Peter Scolari: Trapped on the 37th Floor (R.I.P.)

Beloved character actor Peter Scolari (b. 1955) has left us too soon and as always I thought I would chime in with an appreciation that fills in some of the more obscure cracks that other eulogists have overlooked.

FOR EXAMPLE, when news broke us of his death, everyone of a certain age was going around saying “Remember Bosom Buddies?” And it’s a worthy exercise — my adult son had not heard of the show, for example. But what most people don’t know is that Scolari was in a sitcom PRIOR to Bosom Buddies. His first one was Goodtime Girls (1980), an attempt to do for the ’40s what Happy Days had done for the ’50s. In fact, Garry Marshall was one of the producers. It’s about all these working girls living in Washington DC during the Second World War, starring Annie Potts of Designing Women and Ghostbusters, Georgia Engel of The Mary Tyler Moore Show, and Lorna Patterson of the sitcom version of Private Benjamin. The downstairs neighbors were played by Adrian Zmed of TJ Hooker and Scolari, whom vaudeville lovers will be delighted to know played a clown, thus had numerous opportunities to show off his juggling and unicycle skills! He also trotted those skills out on other TV shows, such as Circus of the Stars.

At any rate, Goodtime Girls only lasted one season, but that was fortunate, because it meant that Scolari could go on to do Bosom Buddies (1982-84) with Tom Hanks, which required him to partake of yet another vaudeville skill — drag! Funny to remember a time when those guys were roughly on par in terms of status. For about a decade afterwards Hanks remained a popular light comedy star in what I would call fairly trivial films — it wasn’t until 1993 when he shot to the top, with Philadelphia and Sleepless in Seattle, followed by Forrest Gump and everything else. Meantime, Scolari cemented his reputation as a TV star, with a plum regular role on Newhart (1984-90). This was followed by a couple of failed sit-coms in which Scolari starred: Family Album (1993) and Dweebs (1995), each of which lasted only a few episodes. Later, he would voice the role of the Rick Moranis character on the Honey I Shrunk the Kids animated series (1997-2000), and win an Emmy for playing Lena Dunham’s dad on Girls (2012-2017). Recent high visibility stuff included recurring parts on Fosse/Verdon (2019) and Evil (2019-2021). In 2005, I caught him in Stewart F. Lane’s Off-Broadway play In the Wings, and reviewed it for Time Out New York. He was a man of the stage as well as the screen and had been in the Broadway casts of shows like Wicked and Hairspray.

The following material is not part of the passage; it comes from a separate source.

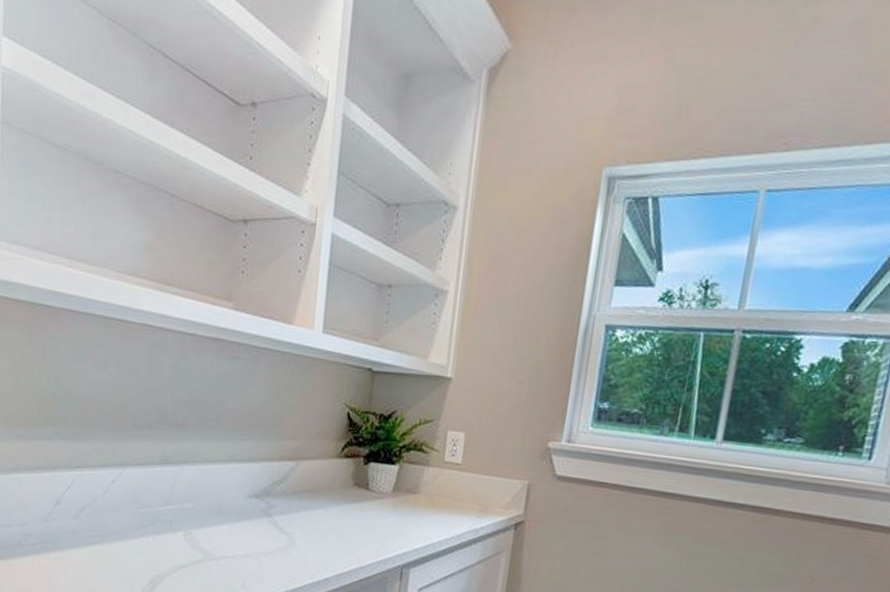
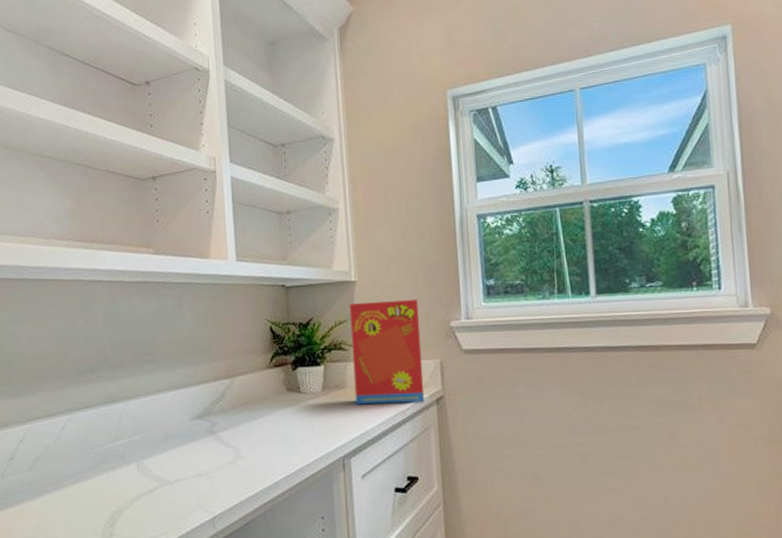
cereal box: none [426,403,518,524] -> present [349,300,425,405]

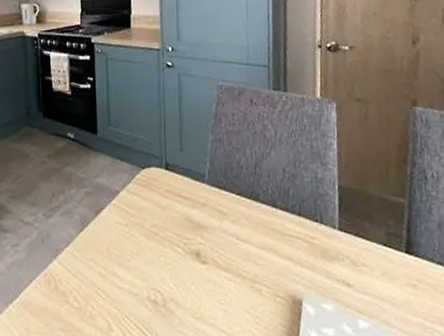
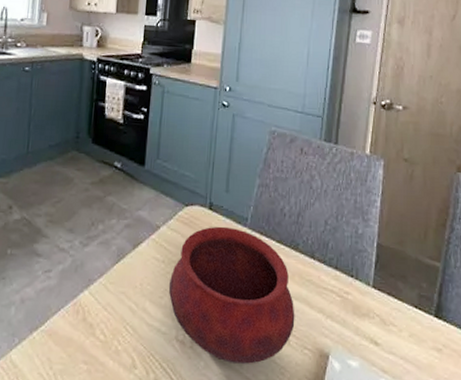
bowl: none [134,185,265,318] -> present [168,226,295,364]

But where the rubber really meets the road for a professional actor is where the magic doesn’t happen. That’s why I have headed this post with a photo from the 1991 TV movie Fire: Trapped on the 37th Floor. I sought and watched this movie on Youtube a few years ago for a couple of reasons. I am a huge devotee of disaster movies. And this one is about one of the few high-rise fires that had happened prior to September 11. Unlike Towering Inferno, it was based on a real event, which had happened in the Los Angeles First Interstate Bank building in 1988. If it hadn’t been real, you might have chided the screenplay writers for the inplausibility — the sprinkers in the building were shut off for maintenance and the fire alarms didn’t work. So the fire that broke out in the 12th floor became massive by the time firefighters arrived. Fortunately, the blaze happened at night, so few people were in the building, and most everyone was successfully evacuated. Except for two office workers on the 37th floor, here played by Scolari and Lisa Hartman (who’s done a lot but whom I know best from the 1977 TV series Tabitha). Scolari plays a sort of nebbishy accountant who’s in love with Hartman’s hot saleslady, and stays late at work to impress her and get close to her, if I remember rightly. That’s probably a fictional element to make some sort of story happen, otherwise the whole movie would be just shots of Scolari and Hartman hiding under desks and coughing, interpersed with fire chief Lee Majors on the street barking commands to his firemen (which it practically is). I was a little shocked to see Scolari in this quotidian vehicle just after his TV sit-com hot streak. But an actor’s got to work, to keep his face out here. And in this movie, you see him do his job — just like juggling or riding a unicycle: you show up, hit your marks, create a character people want to watch. It’s harder than you might think.

At any rate, now he’s trapped much higher than the 37th floor, playing a harp atop a unicycle. If you find the silly image offensive, I am virtually certain Scolaei wouldn’t have. He was a very funny guy, whose legendary good heart shone through all of his characters.